Monitor Icinga agent's availability

Heilig · May 31, 2021, 10:15am

Hi there,

I use ICMP and Icinga 2 agents to monitor some servers. It works fine. I have critical alarm if server is down or there is a performance issue.
I would like to improve monitoring and generate a critical problem if Icinga agent is unreachable on a server. Note, I use passive checks (i.e. Icinga agents execute checks and send values to the satellites). The “negate” plugin looks good to me (e.g. generate problem instead of unknown for an agent check), but it doesn’t work.

An example:

template Service "check_negate_command" {
    check_command = "check_negate_command"
    command_endpoint = host_name
    vars.critical = "OK"
    vars.negate_command = "/usr/lib64/nagios/plugins/check_load -w 1,5,15 -c 1,10,15"
    vars.ok = "OK"
    vars.unknown = "CRITICAL"
    vars.warning = "OK"
}

The expected result: critical status if agent is down. I am getting “unknown” if agent is stopped.

I have these several questions:

what is the best way to monitor agent status for this setup (master <–> satellite ← agent)? Note, 5665 port check is not the best option because we use passive checks. “Port is down” != “Agent is down”. It would be great to generate problem if there is no response from the agent
the issue with neagte is it doesn’t trigger problem is I use “Run on agent: yes”. I have unknown status instead.
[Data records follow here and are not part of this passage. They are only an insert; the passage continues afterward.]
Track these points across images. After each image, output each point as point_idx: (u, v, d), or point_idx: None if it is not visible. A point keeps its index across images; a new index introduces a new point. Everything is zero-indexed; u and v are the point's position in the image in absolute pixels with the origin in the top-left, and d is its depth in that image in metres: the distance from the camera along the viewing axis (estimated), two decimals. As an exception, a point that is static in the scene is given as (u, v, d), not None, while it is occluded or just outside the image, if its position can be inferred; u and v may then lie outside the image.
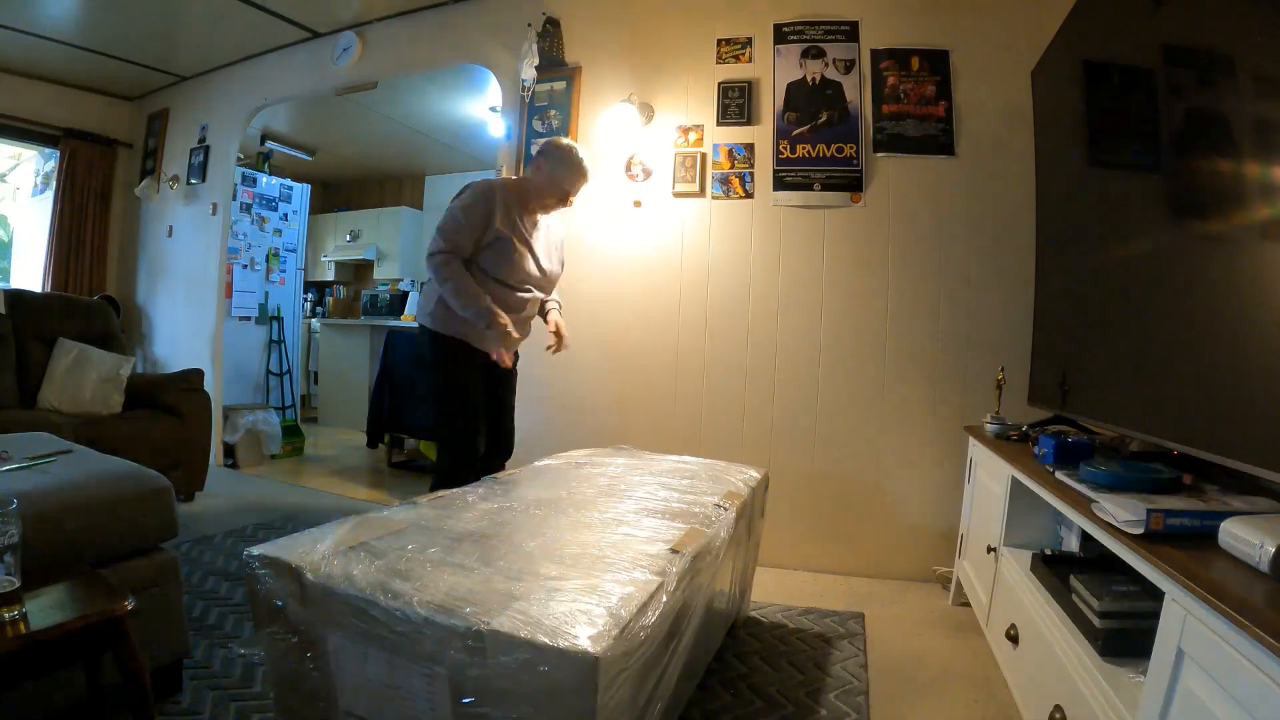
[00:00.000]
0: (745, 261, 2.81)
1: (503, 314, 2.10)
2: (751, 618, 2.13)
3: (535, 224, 2.26)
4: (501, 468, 2.34)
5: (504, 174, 2.85)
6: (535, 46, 3.03)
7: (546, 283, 2.32)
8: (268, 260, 5.17)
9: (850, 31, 2.70)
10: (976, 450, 2.22)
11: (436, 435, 2.31)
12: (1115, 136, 1.74)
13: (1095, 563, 1.47)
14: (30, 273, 4.86)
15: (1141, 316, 1.50)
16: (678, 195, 2.90)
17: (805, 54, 2.74)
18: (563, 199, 2.22)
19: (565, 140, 2.28)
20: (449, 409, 2.20)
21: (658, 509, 1.53)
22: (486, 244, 2.12)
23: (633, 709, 0.98)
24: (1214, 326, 1.22)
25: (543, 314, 2.38)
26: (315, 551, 1.11)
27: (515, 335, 2.18)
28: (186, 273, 4.41)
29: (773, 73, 2.77)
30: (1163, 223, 1.45)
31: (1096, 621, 1.21)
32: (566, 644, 0.86)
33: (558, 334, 2.34)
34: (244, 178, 4.94)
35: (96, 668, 1.16)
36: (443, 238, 2.09)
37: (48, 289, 4.53)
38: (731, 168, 2.82)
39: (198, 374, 3.40)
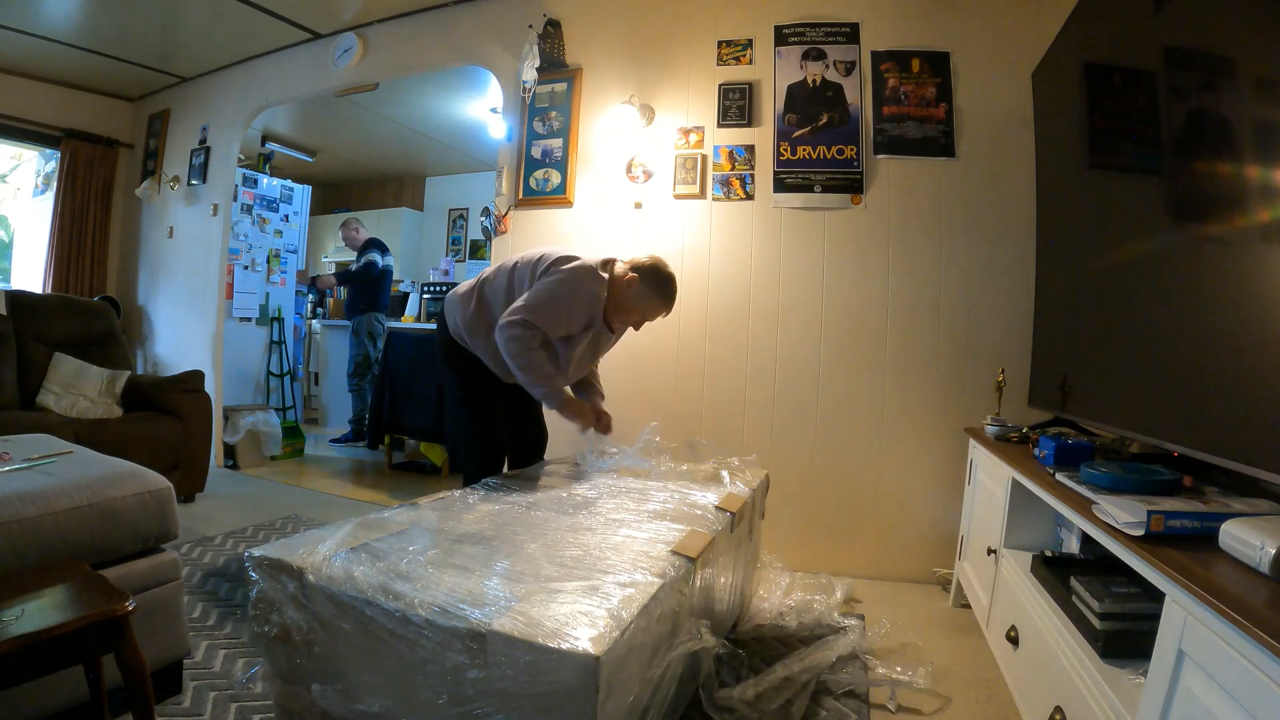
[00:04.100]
0: (746, 263, 2.82)
1: (577, 403, 2.12)
2: (751, 619, 2.12)
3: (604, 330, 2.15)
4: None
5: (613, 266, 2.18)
6: (536, 48, 3.03)
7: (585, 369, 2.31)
8: (268, 261, 5.18)
9: (851, 33, 2.70)
10: (977, 452, 2.22)
11: (454, 443, 2.30)
12: (1116, 138, 1.74)
13: (1095, 564, 1.47)
14: (31, 273, 4.87)
15: (1142, 319, 1.50)
16: (678, 197, 2.90)
17: (806, 56, 2.74)
18: (637, 323, 2.17)
19: (668, 268, 2.10)
20: (467, 421, 2.20)
21: (658, 511, 1.53)
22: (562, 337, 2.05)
23: (633, 711, 0.98)
24: (1215, 328, 1.22)
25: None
26: (316, 553, 1.11)
27: (592, 424, 2.14)
28: (187, 274, 4.41)
29: (773, 74, 2.77)
30: (1163, 225, 1.45)
31: (1097, 623, 1.21)
32: (567, 645, 0.86)
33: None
34: (245, 179, 4.95)
35: (97, 668, 1.16)
36: (531, 315, 1.93)
37: (48, 290, 4.53)
38: (732, 169, 2.82)
39: (197, 375, 3.40)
Is it possible to use “negate” to convert unknown to critical for this specific use case?

stevie-sy · May 31, 2021, 10:19am

Hi, maybe this blog post helps: Monitoring the Monitor: How to keep a watch on Icinga 2

Heilig · May 31, 2021, 11:01am

Thank you for the URL. I saw it. The 5665 port check is not the best option for the mentioned situation. It may cause a false positive alert if server has no agent. The “icinga” check returns unknown status and “Remote Icinga instance ‘client’ is not connected to ‘satellite’” output.

How can I configure Icinga to generate critical problem when “Remote Icinga ‘client’ is not connected to ‘satellite’”?

Pooh · May 31, 2021, 11:30am

Try the cluster-zone service check?

https://icinga.com/docs/icinga-2/latest/doc/06-distributed-monitoring/
#health-checks

Antony.

Heilig · May 31, 2021, 2:08pm

It looks like “cluster-zone” is the possible solution. At least it works if I have “Run on agent: No” configured for this check (i.e. I am getting critical status).

This check has “Unknown” status if I use “Run on agent: Yes”. Is this expected? Just to confirm: all checks with “Run on agent: Yes” will change status to “Unknown” if agent is down.

Is there any way to change “Unknown” to “Critical” with “Run on agent: Yes” parameter? I am asking because “Negate” function should do the trick but it doesn’t if I use “Run on agent” = Yes.

Pooh · May 31, 2021, 2:33pm

The whole point about “run on agent” is that the service check runs on the
agent and then reports back to the satellite / master.

If the agent is down, then (a) it cannot run the check, and (b) it cannot
report the result.

If you want to know whether a(ny) machine is down, you have to test that from
some other machine - otherwise it’s like asking a group of people to “put your
hand up if you aren’t here”.

Antony.

Heilig · June 1, 2021, 1:08pm

Thanks for the provided information.

The “a” and “b” are logical and clear. Tests from some other machine (e.g. satellite) isn’t always possible and less accurate.

I am asking these questions because some other monitoring systems can generate problem if there is no data from an agent for last N minutes. Also, Icinga changes agent based check statuses to unknown (i.e. tracks (?) their statuses even if agent is down). I can’t understand why I can’t change unknown status with critical by using “negate” plugin. Is this an expected behaviour or my misconfiguration?